Imagine doing this with a VW Beetle, for instance. Start with a Super Beetle and try winding the clock back to the early ‘50s. Put on the old-style front wings, dash, steering wheel, seats, taillamps, engine lid, delete the rear window vents, add the old-style trim and badges… It’ll still look wrong in the end to people who know Beetles, because the Super Beetle’s greenhouse is so visibly different from the Split / Oval Window era Beetles. It’s going through a great deal of trouble for no tangible benefit.
Sure, some of you may say “Lay off, T87. This is not a crime. He just likes it that way.” Of course he does. That’s why he did it. But it doesn’t mean I have to like or respect it. It’s depriving a genuine Cooper owner of some trim and badges for his restoration project. It’s trying to pretend a car is what it is not. It’s ahistorical and insulting to the memory of John Cooper. And if he sells it as is for a premium to someone who doesn’t know their Mark I from their Mark IIIs, it’s potential fraud.

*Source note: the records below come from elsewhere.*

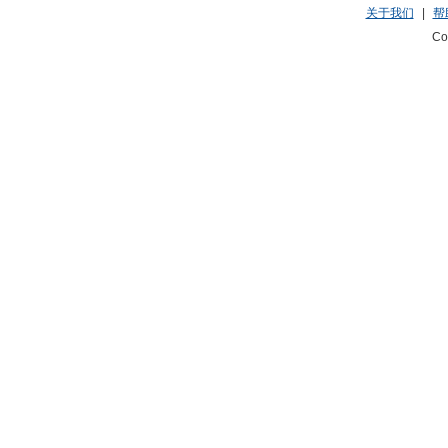
关于我们
|
帮
Co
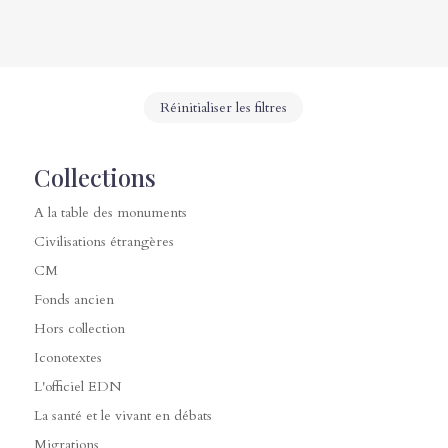
Réinitialiser les filtres
Collections
A la table des monuments
Civilisations étrangères
CM
Fonds ancien
Hors collection
Iconotextes
L'officiel EDN
La santé et le vivant en débats
Migrations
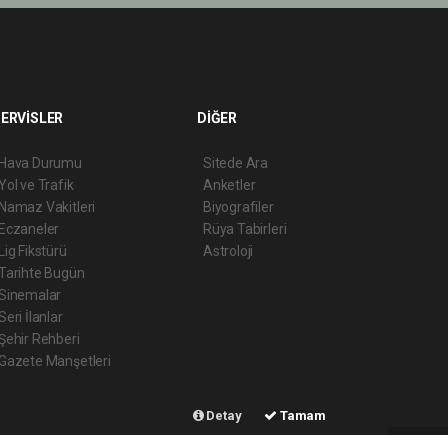
ERVİSLER
DİĞER
Hava Durumu
Sitede Ara
Yol ve Trafik
Anketler
Namaz Vakitleri
Biyografiler
Eczaneler
Rüya Tabirleri
Lig Fikstürü
Astroloji
Tarihte Bugün
Sinemalar
Seri İlanlar
Şehir Rehberi
Gazete Manşetleri
Detay
Tamam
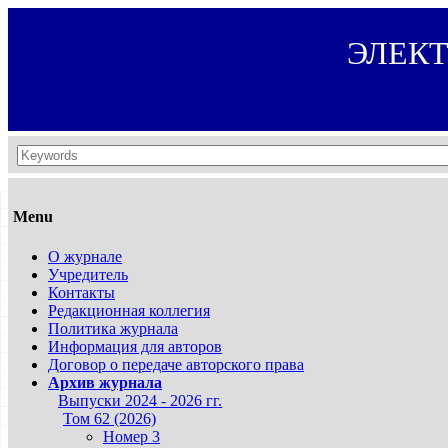
ЭЛЕК
Menu
О журнале
Учредитель
Контакты
Редакционная коллегия
Политика журнала
Информация для авторов
Договор о передаче авторского права
Архив журнала
Выпуски 2024 - 2026 гг.
Том 62 (2026)
Номер 3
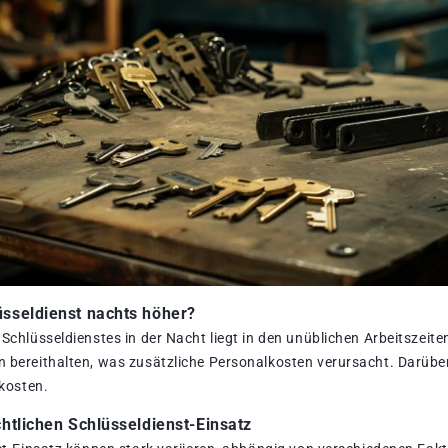
üsseldienst nachts höher?
Schlüsseldienstes in der Nacht liegt in den unüblichen Arbeitszeite
 bereithalten, was zusätzliche Personalkosten verursacht. Darübe
skosten.
chtlichen Schlüsseldienst-Einsatz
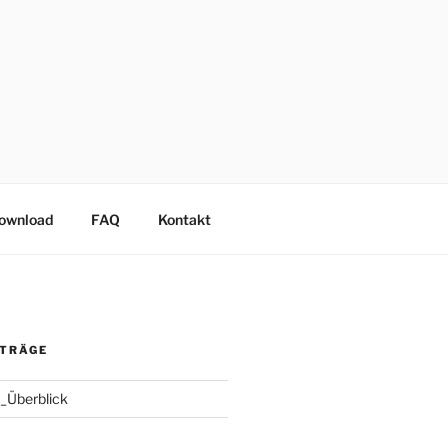
Download
FAQ
Kontakt
ITRÄGE
_Überblick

I know, I know, I’m getting riled up over nothing. Unhinged, in fact – just like that Mini. I just don’t like this kind of snobbery. And I’m miffed because I would have loved to have bagged a genuine ‘60s Mini Cooper. But now I’m looking at my photos and, well, it’s still a pretty little number, that fake Mini. A lot of money and passion probably went into it. Maybe the guy just wants to make his own because he can’t find the genuine article. I don’t know how many were imported here, if any.

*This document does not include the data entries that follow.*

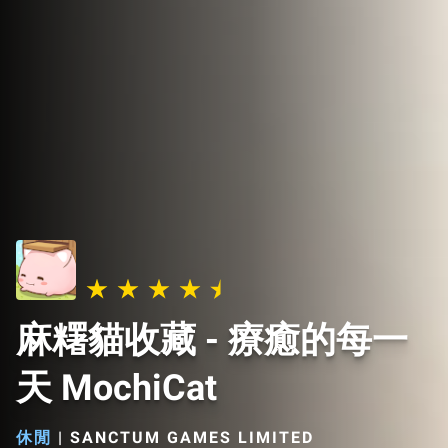
麻糬貓收藏 - 療癒的每一
天 MochiCat
休閒
|
SANCTUM GAMES LIMITED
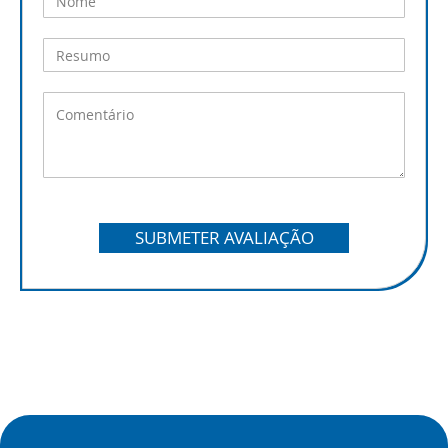
SUBMETER AVALIAÇÃO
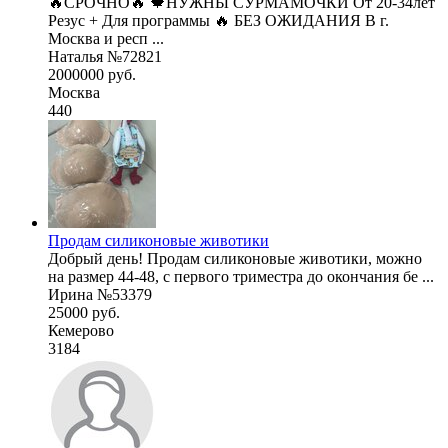
🔥СРОЧНО🔥 🍁НУЖНЫ СУРМАМОЧКИ От 20-34лет
Резус + Для программы 🔥 БЕЗ ОЖИДАНИЯ В г.
Москва и респ ...
Наталья №72821
2000000 руб.
Москва
440
Продам силиконовые животики
Добрый день! Продам силиконовые животики, можно
на размер 44-48, с первого триместра до окончания бе ...
Ирина №53379
25000 руб.
Кемерово
3184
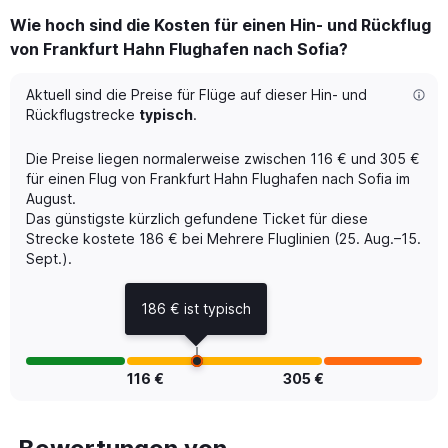
displaying
Wie hoch sind die Kosten für einen Hin- und Rückflug
categories.
Range:
von Frankfurt Hahn Flughafen nach Sofia?
6
categories.
Aktuell sind die Preise für Flüge auf dieser Hin- und
The
Rückflugstrecke
typisch
.
chart
has
Die Preise liegen normalerweise zwischen 116 € und 305 €
1
Y
für einen Flug von Frankfurt Hahn Flughafen nach Sofia im
axis
August.
displaying
Das günstigste kürzlich gefundene Ticket für diese
Avg.
Strecke kostete 186 € bei Mehrere Fluglinien (25. Aug.–15.
Price.
Sept.).
Range:
48
186 € ist typisch
to
120.
116 €
305 €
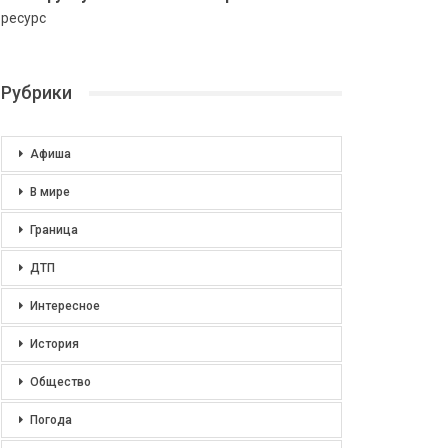
ресурс
Рубрики
Афиша
В мире
Граница
ДТП
Интересное
История
Общество
Погода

So fine, I’ll save my bile for something more bileworthy. Ride on, Wannabe Cooper-san. Have fun pretending it’s 1965 all over again, with some nice A/C blowing on your mop-top and Eurythmics singing in your ears. Wait, were Eurythmics around in 1965? No? Let’s pretend they were. Facts and history don’t matter, it’s how you feel that does. And while we’re here having fun, let me hear you pronounce “Rover” one more time.